= TO-DO ITEM =
Reproduce every one of the following rows word for word, with no changes.
· · · · ·
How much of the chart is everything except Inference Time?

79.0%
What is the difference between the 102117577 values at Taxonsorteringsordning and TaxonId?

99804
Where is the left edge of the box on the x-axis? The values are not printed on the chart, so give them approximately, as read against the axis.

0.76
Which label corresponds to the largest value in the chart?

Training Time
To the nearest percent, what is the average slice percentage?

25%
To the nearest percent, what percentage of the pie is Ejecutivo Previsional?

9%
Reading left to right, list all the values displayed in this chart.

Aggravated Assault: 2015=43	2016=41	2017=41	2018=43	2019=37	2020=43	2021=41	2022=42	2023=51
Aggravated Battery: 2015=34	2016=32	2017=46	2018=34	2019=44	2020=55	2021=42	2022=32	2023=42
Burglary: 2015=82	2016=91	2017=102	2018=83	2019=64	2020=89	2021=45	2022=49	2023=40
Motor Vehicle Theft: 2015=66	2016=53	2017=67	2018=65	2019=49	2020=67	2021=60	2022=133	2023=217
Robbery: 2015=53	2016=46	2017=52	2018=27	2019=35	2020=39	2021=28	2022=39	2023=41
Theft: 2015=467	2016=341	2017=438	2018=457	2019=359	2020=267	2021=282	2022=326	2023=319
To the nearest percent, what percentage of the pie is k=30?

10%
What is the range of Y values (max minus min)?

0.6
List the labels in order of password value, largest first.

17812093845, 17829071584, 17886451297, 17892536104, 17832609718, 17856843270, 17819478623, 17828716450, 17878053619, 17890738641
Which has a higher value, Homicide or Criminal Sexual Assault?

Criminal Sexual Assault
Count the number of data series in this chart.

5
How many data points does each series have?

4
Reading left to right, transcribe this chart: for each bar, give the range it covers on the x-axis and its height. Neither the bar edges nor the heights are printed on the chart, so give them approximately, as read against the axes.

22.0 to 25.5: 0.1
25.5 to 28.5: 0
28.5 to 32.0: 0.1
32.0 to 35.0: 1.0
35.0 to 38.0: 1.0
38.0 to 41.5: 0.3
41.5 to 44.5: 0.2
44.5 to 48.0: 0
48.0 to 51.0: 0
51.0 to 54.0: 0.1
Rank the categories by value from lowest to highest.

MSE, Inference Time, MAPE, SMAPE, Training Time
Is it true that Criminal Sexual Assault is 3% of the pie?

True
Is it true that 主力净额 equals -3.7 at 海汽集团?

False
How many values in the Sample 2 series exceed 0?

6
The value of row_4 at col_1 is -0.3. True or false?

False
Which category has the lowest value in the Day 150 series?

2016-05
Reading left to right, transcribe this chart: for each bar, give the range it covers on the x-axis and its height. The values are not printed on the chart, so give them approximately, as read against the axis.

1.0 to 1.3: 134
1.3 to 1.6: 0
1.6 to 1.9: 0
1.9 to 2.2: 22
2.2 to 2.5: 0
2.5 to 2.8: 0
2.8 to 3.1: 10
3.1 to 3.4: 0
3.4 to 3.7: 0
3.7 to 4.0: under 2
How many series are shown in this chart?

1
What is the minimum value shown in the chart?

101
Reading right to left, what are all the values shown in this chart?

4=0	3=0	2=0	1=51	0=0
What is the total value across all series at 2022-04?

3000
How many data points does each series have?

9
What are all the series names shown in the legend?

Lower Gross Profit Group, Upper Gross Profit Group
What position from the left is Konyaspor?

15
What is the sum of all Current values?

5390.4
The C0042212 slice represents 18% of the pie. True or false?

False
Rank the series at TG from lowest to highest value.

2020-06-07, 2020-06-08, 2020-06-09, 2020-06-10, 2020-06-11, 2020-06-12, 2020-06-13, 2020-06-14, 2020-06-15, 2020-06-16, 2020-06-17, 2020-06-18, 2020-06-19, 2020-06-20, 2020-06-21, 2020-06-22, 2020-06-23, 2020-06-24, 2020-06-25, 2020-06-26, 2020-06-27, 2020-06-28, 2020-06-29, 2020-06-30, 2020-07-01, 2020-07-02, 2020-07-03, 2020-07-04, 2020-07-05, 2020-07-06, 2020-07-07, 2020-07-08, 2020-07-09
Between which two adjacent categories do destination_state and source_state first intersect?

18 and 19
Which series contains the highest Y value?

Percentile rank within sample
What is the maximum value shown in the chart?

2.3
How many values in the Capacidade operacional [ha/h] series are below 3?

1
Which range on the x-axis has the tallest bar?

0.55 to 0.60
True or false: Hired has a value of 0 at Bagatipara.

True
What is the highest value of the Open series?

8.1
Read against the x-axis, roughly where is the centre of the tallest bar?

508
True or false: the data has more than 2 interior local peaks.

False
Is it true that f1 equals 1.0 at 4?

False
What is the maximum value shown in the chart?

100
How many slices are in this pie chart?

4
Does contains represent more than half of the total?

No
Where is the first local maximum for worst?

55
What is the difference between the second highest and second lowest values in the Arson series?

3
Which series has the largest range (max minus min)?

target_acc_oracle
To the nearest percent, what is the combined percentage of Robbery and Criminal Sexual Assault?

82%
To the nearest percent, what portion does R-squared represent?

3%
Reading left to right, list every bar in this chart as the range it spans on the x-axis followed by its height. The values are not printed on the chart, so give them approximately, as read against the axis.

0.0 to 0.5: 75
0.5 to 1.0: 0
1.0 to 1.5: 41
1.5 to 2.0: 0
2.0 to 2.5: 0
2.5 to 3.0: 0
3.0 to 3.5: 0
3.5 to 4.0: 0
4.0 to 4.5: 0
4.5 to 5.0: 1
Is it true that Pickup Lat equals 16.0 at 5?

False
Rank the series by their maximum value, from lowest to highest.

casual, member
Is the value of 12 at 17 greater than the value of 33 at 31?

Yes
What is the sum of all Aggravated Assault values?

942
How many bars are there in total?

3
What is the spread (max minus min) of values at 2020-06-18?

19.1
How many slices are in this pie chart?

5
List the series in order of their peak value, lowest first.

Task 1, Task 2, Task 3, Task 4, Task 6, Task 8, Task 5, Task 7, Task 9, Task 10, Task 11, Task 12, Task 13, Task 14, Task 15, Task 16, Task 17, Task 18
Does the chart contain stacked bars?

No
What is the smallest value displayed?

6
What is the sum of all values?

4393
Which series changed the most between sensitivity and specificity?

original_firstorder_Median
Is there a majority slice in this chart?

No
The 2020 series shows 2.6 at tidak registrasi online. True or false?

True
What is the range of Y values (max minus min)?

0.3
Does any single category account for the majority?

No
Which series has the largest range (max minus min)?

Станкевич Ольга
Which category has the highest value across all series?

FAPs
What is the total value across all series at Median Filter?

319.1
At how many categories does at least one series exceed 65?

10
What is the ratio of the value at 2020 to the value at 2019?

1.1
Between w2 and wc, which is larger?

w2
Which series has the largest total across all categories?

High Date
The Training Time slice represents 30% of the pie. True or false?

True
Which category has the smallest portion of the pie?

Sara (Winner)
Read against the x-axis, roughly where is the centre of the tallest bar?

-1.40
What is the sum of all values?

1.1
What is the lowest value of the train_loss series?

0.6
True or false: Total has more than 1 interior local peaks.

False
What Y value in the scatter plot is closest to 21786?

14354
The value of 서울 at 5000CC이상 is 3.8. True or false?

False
· · · · ·
= THE ANSWER =
How much of the chart is everything except Inference Time?

79.0%
What is the difference between the 102117577 values at Taxonsorteringsordning and TaxonId?

99804
Where is the left edge of the box on the x-axis? The values are not printed on the chart, so give them approximately, as read against the axis.

0.76
Which label corresponds to the largest value in the chart?

Training Time
To the nearest percent, what is the average slice percentage?

25%
To the nearest percent, what percentage of the pie is Ejecutivo Previsional?

9%
Reading left to right, list all the values displayed in this chart.

Aggravated Assault: 2015=43	2016=41	2017=41	2018=43	2019=37	2020=43	2021=41	2022=42	2023=51
Aggravated Battery: 2015=34	2016=32	2017=46	2018=34	2019=44	2020=55	2021=42	2022=32	2023=42
Burglary: 2015=82	2016=91	2017=102	2018=83	2019=64	2020=89	2021=45	2022=49	2023=40
Motor Vehicle Theft: 2015=66	2016=53	2017=67	2018=65	2019=49	2020=67	2021=60	2022=133	2023=217
Robbery: 2015=53	2016=46	2017=52	2018=27	2019=35	2020=39	2021=28	2022=39	2023=41
Theft: 2015=467	2016=341	2017=438	2018=457	2019=359	2020=267	2021=282	2022=326	2023=319
To the nearest percent, what percentage of the pie is k=30?

10%
What is the range of Y values (max minus min)?

0.6
List the labels in order of password value, largest first.

17812093845, 17829071584, 17886451297, 17892536104, 17832609718, 17856843270, 17819478623, 17828716450, 17878053619, 17890738641
Which has a higher value, Homicide or Criminal Sexual Assault?

Criminal Sexual Assault
Count the number of data series in this chart.

5
How many data points does each series have?

4
Reading left to right, transcribe this chart: for each bar, give the range it covers on the x-axis and its height. Neither the bar edges nor the heights are printed on the chart, so give them approximately, as read against the axes.

22.0 to 25.5: 0.1
25.5 to 28.5: 0
28.5 to 32.0: 0.1
32.0 to 35.0: 1.0
35.0 to 38.0: 1.0
38.0 to 41.5: 0.3
41.5 to 44.5: 0.2
44.5 to 48.0: 0
48.0 to 51.0: 0
51.0 to 54.0: 0.1
Rank the categories by value from lowest to highest.

MSE, Inference Time, MAPE, SMAPE, Training Time
Is it true that Criminal Sexual Assault is 3% of the pie?

True
Is it true that 主力净额 equals -3.7 at 海汽集团?

False
How many values in the Sample 2 series exceed 0?

6
The value of row_4 at col_1 is -0.3. True or false?

False
Which category has the lowest value in the Day 150 series?

2016-05
Reading left to right, transcribe this chart: for each bar, give the range it covers on the x-axis and its height. The values are not printed on the chart, so give them approximately, as read against the axis.

1.0 to 1.3: 134
1.3 to 1.6: 0
1.6 to 1.9: 0
1.9 to 2.2: 22
2.2 to 2.5: 0
2.5 to 2.8: 0
2.8 to 3.1: 10
3.1 to 3.4: 0
3.4 to 3.7: 0
3.7 to 4.0: under 2
How many series are shown in this chart?

1
What is the minimum value shown in the chart?

101
Reading right to left, what are all the values shown in this chart?

4=0	3=0	2=0	1=51	0=0
What is the total value across all series at 2022-04?

3000
How many data points does each series have?

9
What are all the series names shown in the legend?

Lower Gross Profit Group, Upper Gross Profit Group
What position from the left is Konyaspor?

15
What is the sum of all Current values?

5390.4
The C0042212 slice represents 18% of the pie. True or false?

False
Rank the series at TG from lowest to highest value.

2020-06-07, 2020-06-08, 2020-06-09, 2020-06-10, 2020-06-11, 2020-06-12, 2020-06-13, 2020-06-14, 2020-06-15, 2020-06-16, 2020-06-17, 2020-06-18, 2020-06-19, 2020-06-20, 2020-06-21, 2020-06-22, 2020-06-23, 2020-06-24, 2020-06-25, 2020-06-26, 2020-06-27, 2020-06-28, 2020-06-29, 2020-06-30, 2020-07-01, 2020-07-02, 2020-07-03, 2020-07-04, 2020-07-05, 2020-07-06, 2020-07-07, 2020-07-08, 2020-07-09
Between which two adjacent categories do destination_state and source_state first intersect?

18 and 19
Which series contains the highest Y value?

Percentile rank within sample
What is the maximum value shown in the chart?

2.3
How many values in the Capacidade operacional [ha/h] series are below 3?

1
Which range on the x-axis has the tallest bar?

0.55 to 0.60
True or false: Hired has a value of 0 at Bagatipara.

True
What is the highest value of the Open series?

8.1
Read against the x-axis, roughly where is the centre of the tallest bar?

508
True or false: the data has more than 2 interior local peaks.

False
Is it true that f1 equals 1.0 at 4?

False
What is the maximum value shown in the chart?

100
How many slices are in this pie chart?

4
Does contains represent more than half of the total?

No
Where is the first local maximum for worst?

55
What is the difference between the second highest and second lowest values in the Arson series?

3
Which series has the largest range (max minus min)?

target_acc_oracle
To the nearest percent, what is the combined percentage of Robbery and Criminal Sexual Assault?

82%
To the nearest percent, what portion does R-squared represent?

3%
Reading left to right, list every bar in this chart as the range it spans on the x-axis followed by its height. The values are not printed on the chart, so give them approximately, as read against the axis.

0.0 to 0.5: 75
0.5 to 1.0: 0
1.0 to 1.5: 41
1.5 to 2.0: 0
2.0 to 2.5: 0
2.5 to 3.0: 0
3.0 to 3.5: 0
3.5 to 4.0: 0
4.0 to 4.5: 0
4.5 to 5.0: 1
Is it true that Pickup Lat equals 16.0 at 5?

False
Rank the series by their maximum value, from lowest to highest.

casual, member
Is the value of 12 at 17 greater than the value of 33 at 31?

Yes
What is the sum of all Aggravated Assault values?

942
How many bars are there in total?

3
What is the spread (max minus min) of values at 2020-06-18?

19.1
How many slices are in this pie chart?

5
List the series in order of their peak value, lowest first.

Task 1, Task 2, Task 3, Task 4, Task 6, Task 8, Task 5, Task 7, Task 9, Task 10, Task 11, Task 12, Task 13, Task 14, Task 15, Task 16, Task 17, Task 18
Does the chart contain stacked bars?

No
What is the smallest value displayed?

6
What is the sum of all values?

4393
Which series changed the most between sensitivity and specificity?

original_firstorder_Median
Is there a majority slice in this chart?

No
The 2020 series shows 2.6 at tidak registrasi online. True or false?

True
What is the range of Y values (max minus min)?

0.3
Does any single category account for the majority?

No
Which series has the largest range (max minus min)?

Станкевич Ольга
Which category has the highest value across all series?

FAPs
What is the total value across all series at Median Filter?

319.1
At how many categories does at least one series exceed 65?

10
What is the ratio of the value at 2020 to the value at 2019?

1.1
Between w2 and wc, which is larger?

w2
Which series has the largest total across all categories?

High Date
The Training Time slice represents 30% of the pie. True or false?

True
Which category has the smallest portion of the pie?

Sara (Winner)
Read against the x-axis, roughly where is the centre of the tallest bar?

-1.40
What is the sum of all values?

1.1
What is the lowest value of the train_loss series?

0.6
True or false: Total has more than 1 interior local peaks.

False
What Y value in the scatter plot is closest to 21786?

14354
The value of 서울 at 5000CC이상 is 3.8. True or false?

False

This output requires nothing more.